TLDR
- XRP dropped to around $1.20, losing key support at $1.25 after heavy selling on June 2.
- The $1.25 level has flipped from support to resistance, putting bulls on the back foot.
- Analysts are watching $1.20–$1.21 closely — a breakdown there could push XRP toward $1.13–$1.15.
- Some analysts see the current setup as a potential “bear trap,” pointing to historical patterns from 2020, 2023, and 2024.
- June has historically been a weak month for XRP, with an average return of around -5% since 2014.
XRP fell more than 5% on June 2, dropping from $1.27 to a low of $1.18 before settling near $1.20. The move erased gains made since early February and broke a key support level that traders had been watching.

The sell-off came during a market-wide downturn. Volume surged to 205.7 million during the 14:00 UTC session on June 2, which was when price broke through the $1.25 support level.
Since then, $1.25 has flipped from support into resistance. Any recovery attempt will now face selling pressure at that level before bulls can start to feel more comfortable.
Analyst Egrag Crypto noted on X that XRP is currently trading on or slightly below a long-term macro trend line that has held since 2017. He also pointed out that XRP opened June just below the 50-month exponential moving average (EMA) — a pattern that has historically preceded bottoming zones, as seen in 2020, 2023, and 2024.
“If XRP reclaims the 50 EMA and the Macro trend line, this setup could become one of the biggest bear traps of the cycle,” Egrag Crypto wrote.
#XRP – June Open Below the 50 EMA & Breaking⚠️:
This is where things get very interesting.

(Relative pose estimation data)
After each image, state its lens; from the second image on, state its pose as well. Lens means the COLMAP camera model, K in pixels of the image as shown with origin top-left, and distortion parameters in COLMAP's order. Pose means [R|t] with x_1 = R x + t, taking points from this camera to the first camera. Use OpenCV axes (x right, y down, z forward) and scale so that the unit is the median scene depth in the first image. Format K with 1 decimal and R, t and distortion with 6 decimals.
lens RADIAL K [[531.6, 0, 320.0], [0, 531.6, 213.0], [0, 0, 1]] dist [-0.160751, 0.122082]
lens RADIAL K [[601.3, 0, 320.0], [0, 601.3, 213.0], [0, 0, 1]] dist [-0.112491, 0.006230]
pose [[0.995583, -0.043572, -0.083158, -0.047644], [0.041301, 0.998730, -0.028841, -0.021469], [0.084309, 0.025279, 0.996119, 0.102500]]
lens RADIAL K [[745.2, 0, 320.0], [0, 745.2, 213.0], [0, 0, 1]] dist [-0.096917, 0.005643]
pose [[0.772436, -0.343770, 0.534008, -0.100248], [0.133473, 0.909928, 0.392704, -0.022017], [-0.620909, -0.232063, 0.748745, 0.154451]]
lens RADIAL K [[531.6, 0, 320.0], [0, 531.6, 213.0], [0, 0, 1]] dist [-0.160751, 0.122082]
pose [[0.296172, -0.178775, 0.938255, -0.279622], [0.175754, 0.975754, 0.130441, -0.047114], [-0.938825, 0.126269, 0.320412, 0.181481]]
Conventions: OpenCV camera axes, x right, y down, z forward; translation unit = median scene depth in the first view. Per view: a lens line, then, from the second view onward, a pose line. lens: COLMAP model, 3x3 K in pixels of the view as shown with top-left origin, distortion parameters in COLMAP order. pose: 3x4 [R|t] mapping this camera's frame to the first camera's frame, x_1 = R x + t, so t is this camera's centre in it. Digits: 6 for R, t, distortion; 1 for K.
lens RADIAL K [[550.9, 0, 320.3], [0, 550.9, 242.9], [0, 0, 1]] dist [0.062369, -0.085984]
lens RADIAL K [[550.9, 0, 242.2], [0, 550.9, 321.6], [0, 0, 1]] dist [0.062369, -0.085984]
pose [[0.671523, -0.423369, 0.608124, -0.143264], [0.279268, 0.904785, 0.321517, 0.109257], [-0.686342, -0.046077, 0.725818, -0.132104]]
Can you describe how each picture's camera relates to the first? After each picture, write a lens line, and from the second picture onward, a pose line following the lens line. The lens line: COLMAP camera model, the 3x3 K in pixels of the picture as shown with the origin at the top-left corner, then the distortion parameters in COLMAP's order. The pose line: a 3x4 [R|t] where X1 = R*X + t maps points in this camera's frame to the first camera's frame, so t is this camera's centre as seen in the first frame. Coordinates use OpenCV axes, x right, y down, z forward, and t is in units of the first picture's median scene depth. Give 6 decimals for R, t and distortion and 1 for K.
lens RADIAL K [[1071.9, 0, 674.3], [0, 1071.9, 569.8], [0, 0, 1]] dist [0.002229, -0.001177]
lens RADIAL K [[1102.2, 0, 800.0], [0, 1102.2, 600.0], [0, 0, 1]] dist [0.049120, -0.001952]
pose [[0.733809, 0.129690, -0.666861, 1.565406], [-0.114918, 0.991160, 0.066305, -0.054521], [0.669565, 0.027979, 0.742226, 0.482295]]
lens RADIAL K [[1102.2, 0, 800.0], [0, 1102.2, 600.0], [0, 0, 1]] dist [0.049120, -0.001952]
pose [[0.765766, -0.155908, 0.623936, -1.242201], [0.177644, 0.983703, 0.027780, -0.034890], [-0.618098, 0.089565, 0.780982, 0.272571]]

Assigned task: In two sentences, summarize the XRP market report. The records come from a separate source.

Solved exercise: XRP fell more than 5% on June 2, breaking the $1.25 support level and settling near $1.20, and $1.25 has since turned into resistance. Analysts are watching $1.20–$1.21, below which XRP could slide toward $1.13–$1.15, while Egrag Crypto argues that reclaiming the 50-month EMA and a long-term macro trend line could make the setup one of the biggest bear traps of the cycle.